WiFi equipment prices have been steadily falling, leading to cut-throat competition among WiFi vendors. The last thing they need, therefore, is the high return rate--currently at 30 percent at retail--for their products. They will be glad to know that Windows Vista has an easier WiFi set up feature which will likely contribute to a reduction in return rate. The WiFi setup feature in Vista (called Windows Connect Now-NET, which is a new version of the Windows Connect Now feature in Windows XP) is Microsoft's implementation of the WiFi Simple Config technology developed by the WiFi Alliance to address this issue.

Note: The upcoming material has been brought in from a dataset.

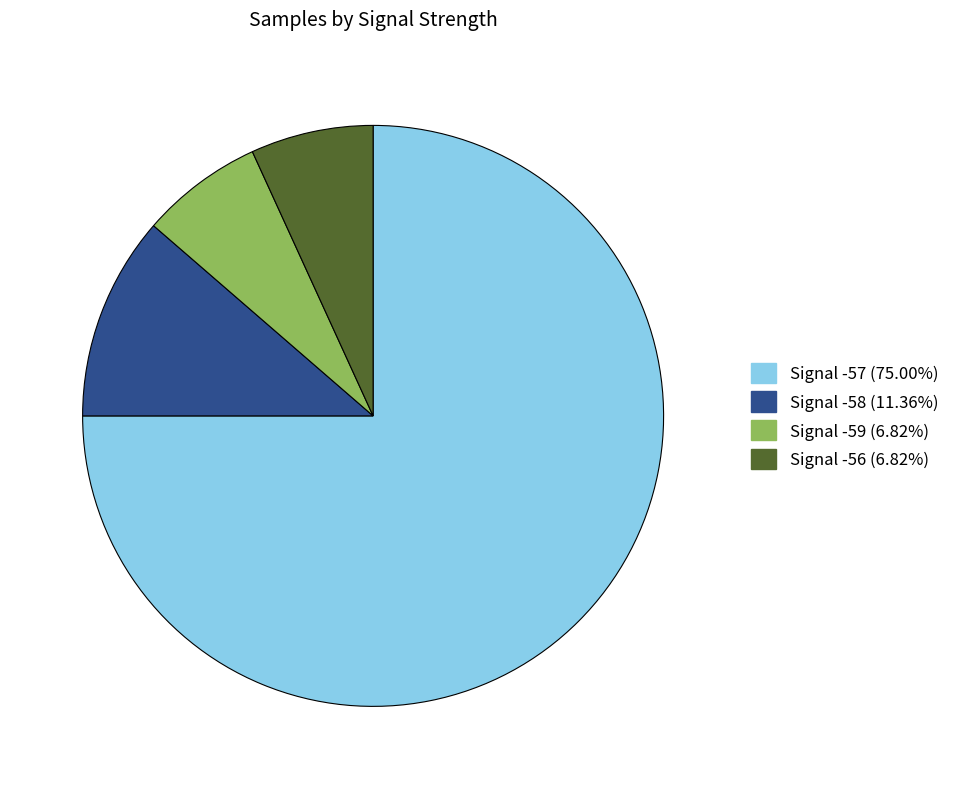

What is the largest slice in the pie chart?

Signal -57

The OS acts as a registrar which provides network settings to new devices (called "enrollees") once they are authenticated, that is, they must prove they are your devices and not a neighbor's or intruder's. Vista's registrar communicates with a new network device using Universal Plug and Play (UPnP) technology, either directly (if the enrollee is connected via Ethernet) or wirelessly through a WiFi router that has already been set up on the network (note, though, that Vista ships without support for wireless setup of the first WiFi router on a network; Microsoft says it will add that ability later via a software update).

The registrar in Vista is launched either through the OS's new Network Explorer (which is actively looking for the presence of new connected devices) or its Network Center. Once a new device is discovered, the registrar software prompts the user to authenticate the device by typing in a PIN provided with the device. The user then selects which existing network profile settings to apply to the device (that is, network SSID and passphrase) or create new settings. Microsoft says there are provisions for dealing with legacy equipment that does not have a PIN, and that vendors may be able to add WCN-NET technology to some devices via a firmware upgrade.

So here is the main advantage: For all but the first WiFi router on a network, setup is completely wireless and the only work a user performs is to find and enter a new device's PIN. This approach also offer more security since the network will only permit communication between authenticated devices.